On May 6, 1972, Shatan published an op-ed piece in the New York Times, of what he called “Post-Vietnam Syndrome.” In the article, Shatan wrote that Post-Vietnam Syndrome manifested “growing apathy, cynicism, alienation, depression, mistrust of people, as well as an inability to concentrate, insomnia, nightmares, restlessness, rootlessness, and impatience with almost any job or course of study.”

Shatan’s characterization became fodder for the media and popular culture. A 1975 Baltimore Sun headline referred to returning Vietnam veterans as “Time Bombs.” Four months later, New York Times columnist Tom Wicker told the story of a Vietnam veteran who slept with a gun under his pillow and shot his wife during a nightmare: “This is only one example of the serious but largely unnoticed problem of Post-Vietnam Syndrome.” Martin Scorsese’s 1976 film Taxi Driver portrayed the image of the Vietnam vet as a “trip-wire killer.” The main character, portrayed by Robert De Niro, is unable to distinguish between the New York present and his Vietnam past, impelling him to murder. In the 1978 film Coming Home, Bruce Dern plays a traumatized Vietnam vet, unable to readjust after returning to the States, who threatens to kill his wife (Jane Fonda) and his wife’s new paramour, a paraplegic vet played by Jon Voigt, before finally killing himself.

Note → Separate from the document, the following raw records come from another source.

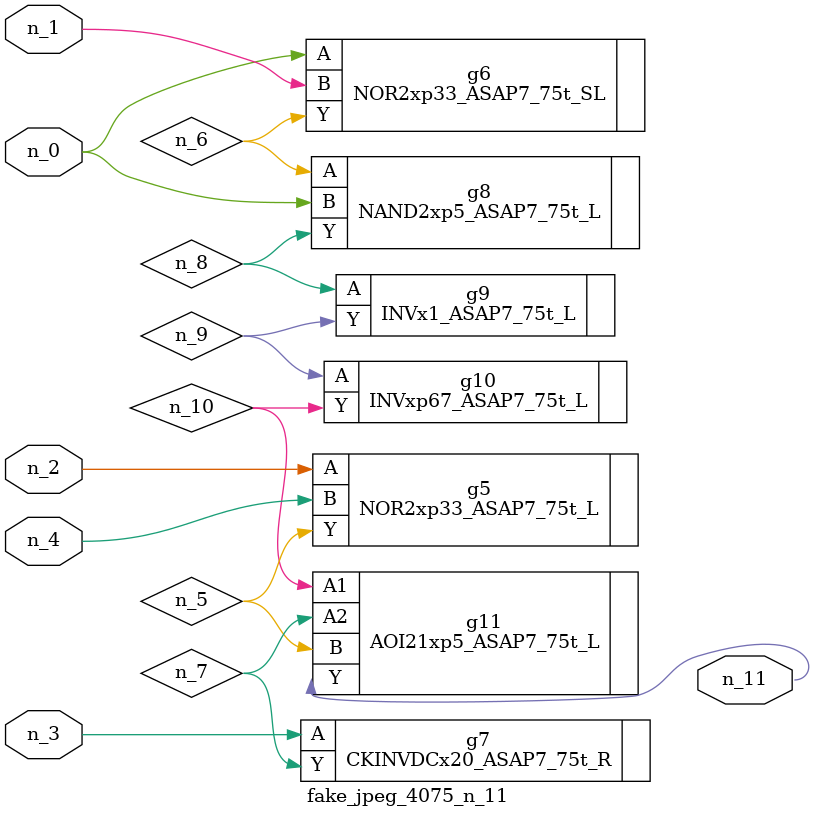
<source format=v>
module fake_jpeg_4075_n_11 (n_3, n_2, n_1, n_0, n_4, n_11);

input n_3;
input n_2;
input n_1;
input n_0;
input n_4;

output n_11;

wire n_10;
wire n_8;
wire n_9;
wire n_6;
wire n_5;
wire n_7;

NOR2xp33_ASAP7_75t_L g5 ( 
.A(n_2),
.B(n_4),
.Y(n_5)
);

NOR2xp33_ASAP7_75t_SL g6 ( 
.A(n_0),
.B(n_1),
.Y(n_6)
);

CKINVDCx20_ASAP7_75t_R g7 ( 
.A(n_3),
.Y(n_7)
);

NAND2xp5_ASAP7_75t_L g8 ( 
.A(n_6),
.B(n_0),
.Y(n_8)
);

INVx1_ASAP7_75t_L g9 ( 
.A(n_8),
.Y(n_9)
);

INVxp67_ASAP7_75t_L g10 ( 
.A(n_9),
.Y(n_10)
);

AOI21xp5_ASAP7_75t_L g11 ( 
.A1(n_10),
.A2(n_7),
.B(n_5),
.Y(n_11)
);


endmodule
</source>
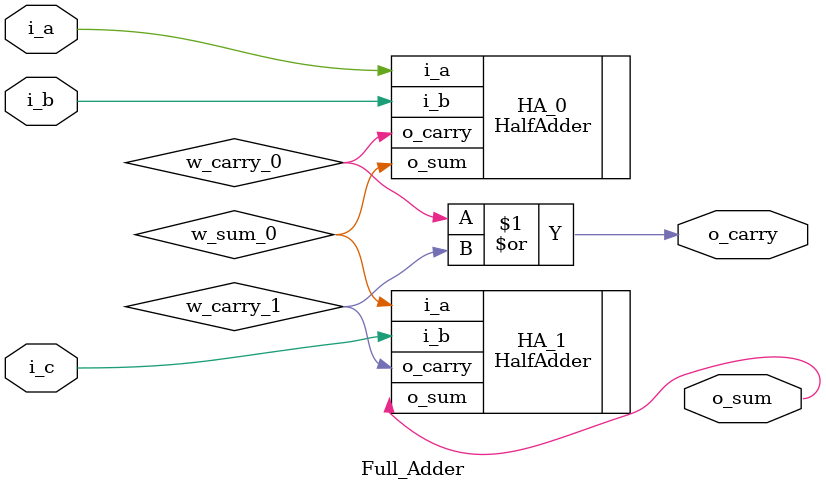
<source format=v>
`timescale 1ns / 1ps

module Full_Adder(
    input i_a, i_b, i_c,
    output o_sum, o_carry
    );

    wire w_sum_0, w_carry_0, w_carry_1;

    HalfAdder HA_0(
    .i_a(i_a),
    .i_b(i_b),
    .o_sum(w_sum_0),
    .o_carry(w_carry_0)
    );

    HalfAdder HA_1(
    .i_a(w_sum_0),
    .i_b(i_c),
    .o_sum(o_sum),
    .o_carry(w_carry_1)
    );
    
    assign o_carry = w_carry_0 | w_carry_1;

endmodule

</source>
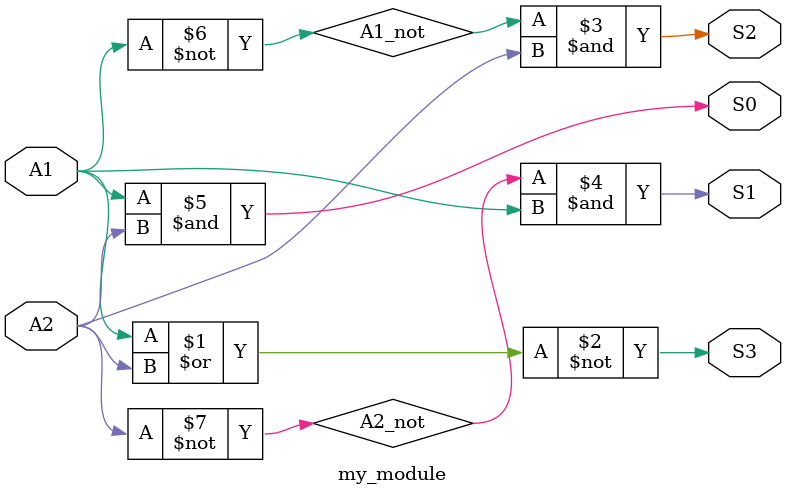
<source format=v>


//                          0	0	  |   1  0	0	0
//                          0	1	  |   0  1	0	0
//                          1	0	  |   0  0	1	0
//                          1	1	  |   0  0	0	1
	
	module my_module(S3, S2, S1, S0, A1, A2);
	output S3, S2, S1, S0;
	input A1,A2;
	wire A1_not, A2_not;
	
	nor NOR_1(S3, A1, A2);
	
	not NOT_1 (A1_not, A1);
	and AND_1(S2, A1_not, A2);
	
	not NOT_2 (A2_not, A2);
	and AND_2(S1, A2_not, A1);
	
	and AND_3(S0, A1,A2);
	
	endmodule 
</source>
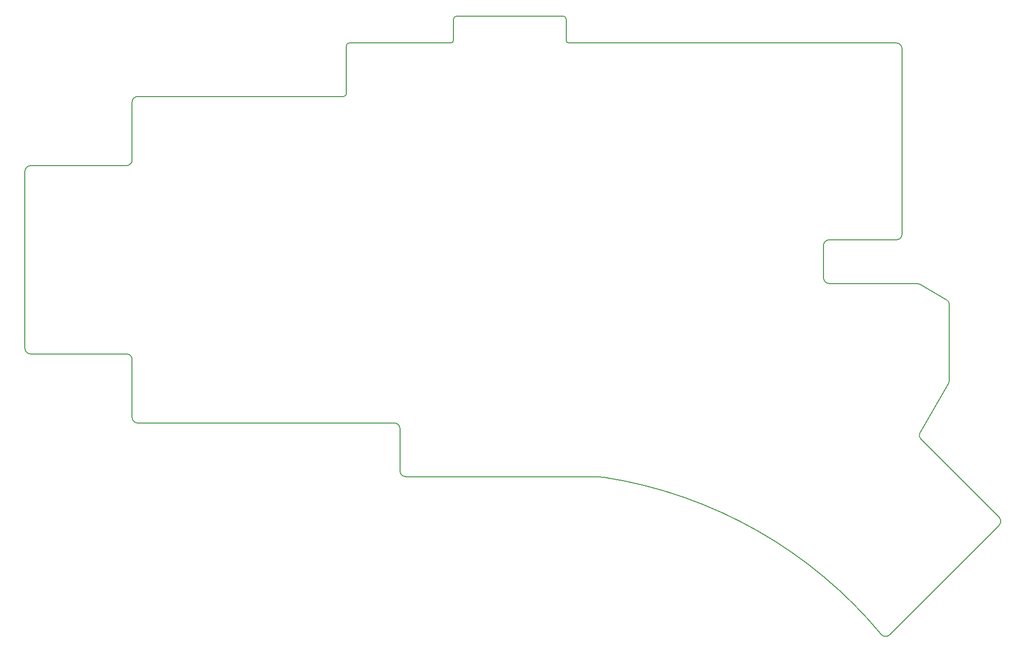
<source format=gm1>
G04 #@! TF.GenerationSoftware,KiCad,Pcbnew,(5.1.10)-1*
G04 #@! TF.CreationDate,2021-10-25T12:42:06+03:00*
G04 #@! TF.ProjectId,bottom_plate,626f7474-6f6d-45f7-906c-6174652e6b69,rev?*
G04 #@! TF.SameCoordinates,Original*
G04 #@! TF.FileFunction,Profile,NP*
%FSLAX46Y46*%
G04 Gerber Fmt 4.6, Leading zero omitted, Abs format (unit mm)*
G04 Created by KiCad (PCBNEW (5.1.10)-1) date 2021-10-25 12:42:06*
%MOMM*%
%LPD*%
G01*
G04 APERTURE LIST*
G04 #@! TA.AperFunction,Profile*
%ADD10C,0.200000*%
G04 #@! TD*
G04 APERTURE END LIST*
D10*
X68994400Y-125806000D02*
X68994400Y-115512300D01*
X67994400Y-114512300D02*
G75*
G02*
X68994400Y-115512300I0J-1000000D01*
G01*
X50944350Y-114512299D02*
G75*
G02*
X49944351Y-113512300I0J999999D01*
G01*
X49944351Y-113512300D02*
X49944350Y-82012300D01*
X67994400Y-114512300D02*
X50944350Y-114512300D01*
X205855406Y-60182000D02*
X205855406Y-93211439D01*
X191900264Y-95211439D02*
G75*
G02*
X192900264Y-94211439I1000000J0D01*
G01*
X164893700Y-59182000D02*
X165693700Y-59182000D01*
X223114057Y-145008749D02*
X203638251Y-164481407D01*
X191900264Y-95211439D02*
X191900264Y-100970547D01*
X152818236Y-136453875D02*
G75*
G02*
X202197044Y-164453222I-12191839J-79042325D01*
G01*
X165693700Y-59182000D02*
X182782100Y-59182000D01*
X203638249Y-164481408D02*
G75*
G02*
X202197044Y-164453222I-707048J707164D01*
G01*
X214269672Y-105741874D02*
X214269672Y-119182582D01*
X192900264Y-101970547D02*
X208469220Y-101970547D01*
X192900264Y-101970547D02*
G75*
G02*
X191900264Y-100970547I0J1000000D01*
G01*
X204294700Y-59182000D02*
X204855406Y-59182000D01*
X205855406Y-93211439D02*
G75*
G02*
X204855406Y-94211439I-1000000J0D01*
G01*
X151293819Y-136337000D02*
X117619400Y-136337000D01*
X151293819Y-136337000D02*
G75*
G02*
X152818236Y-136453875I0J-10000000D01*
G01*
X223114157Y-143594533D02*
G75*
G02*
X223114057Y-145008749I-707144J-707058D01*
G01*
X213769643Y-104875832D02*
G75*
G02*
X214269672Y-105741874I-499971J-866042D01*
G01*
X209213094Y-129691784D02*
X223114157Y-143594533D01*
X208469220Y-101970547D02*
G75*
G02*
X208969191Y-102104505I0J-1000000D01*
G01*
X214135716Y-119682549D02*
X209054199Y-128484752D01*
X208969191Y-102104505D02*
X213769643Y-104875832D01*
X204855406Y-59182000D02*
G75*
G02*
X205855406Y-60182000I0J-1000000D01*
G01*
X69994400Y-126806000D02*
G75*
G02*
X68994400Y-125806000I0J1000000D01*
G01*
X115619400Y-126806000D02*
X69994400Y-126806000D01*
X115619400Y-126806000D02*
G75*
G02*
X116619400Y-127806000I0J-1000000D01*
G01*
X117619400Y-136337000D02*
G75*
G02*
X116619400Y-135337000I0J1000000D01*
G01*
X209213093Y-129691784D02*
G75*
G02*
X209054199Y-128484752I707150J707064D01*
G01*
X214269672Y-119182581D02*
G75*
G02*
X214135716Y-119682549I-1000000J-1D01*
G01*
X182782100Y-59182000D02*
X204294700Y-59182000D01*
X204855406Y-94211439D02*
X192900264Y-94211439D01*
X116619400Y-135337000D02*
X116619400Y-127806000D01*
X107094399Y-59682001D02*
G75*
G02*
X107594400Y-59182000I500001J0D01*
G01*
X68994400Y-80012300D02*
X68994400Y-69706700D01*
X50944349Y-81012300D02*
X67994400Y-81012300D01*
X49944349Y-82012300D02*
G75*
G02*
X50944349Y-81012300I1000000J0D01*
G01*
X145643700Y-54419001D02*
G75*
G02*
X146143700Y-54919001I0J-500000D01*
G01*
X126144400Y-54919000D02*
G75*
G02*
X126644400Y-54419000I500000J0D01*
G01*
X126144400Y-58682000D02*
X126144400Y-54919000D01*
X69994399Y-68706700D02*
X75289099Y-68706700D01*
X68994400Y-80012300D02*
G75*
G02*
X67994400Y-81012300I-1000000J0D01*
G01*
X107094400Y-68206700D02*
G75*
G02*
X106594400Y-68706700I-500000J0D01*
G01*
X146643699Y-59182000D02*
X164893700Y-59182000D01*
X107094400Y-68206700D02*
X107094400Y-59682001D01*
X146643699Y-59182000D02*
G75*
G02*
X146143700Y-58682001I0J499999D01*
G01*
X146143700Y-54919001D02*
X146143700Y-58682001D01*
X126644400Y-54419000D02*
X145643699Y-54419000D01*
X68994399Y-69706700D02*
G75*
G02*
X69994399Y-68706700I1000000J0D01*
G01*
X75289099Y-68706700D02*
X106594400Y-68706700D01*
X126144399Y-58682000D02*
G75*
G02*
X125644399Y-59182000I-500000J0D01*
G01*
X107594400Y-59182000D02*
X125644399Y-59182000D01*
M02*

</source>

After having seen the invisible wounds of war firsthand, Shatan was outraged when he learned that there was no diagnosis for this condition in the medical nomenclature. He sought out Robert Spitzer, the Columbia University psychiatrist, who chaired the Committee on Diagnosis for the American Psychiatric Association, who agreed to have his committee review the evidence for Post Vietnam Syndrome. In doing so the committee noted the similarities between the Vietnam vets and descriptions of holocaust survivors, and disaster victims. Ultimately, the committee agreed with Shatan that the enduring effects of experiential trauma did constitute a real disorder that warranted study and treatment. However, since the condition was not limited to combat experience, and occurred in civilian life, they termed it Post Traumatic Stress Disorder.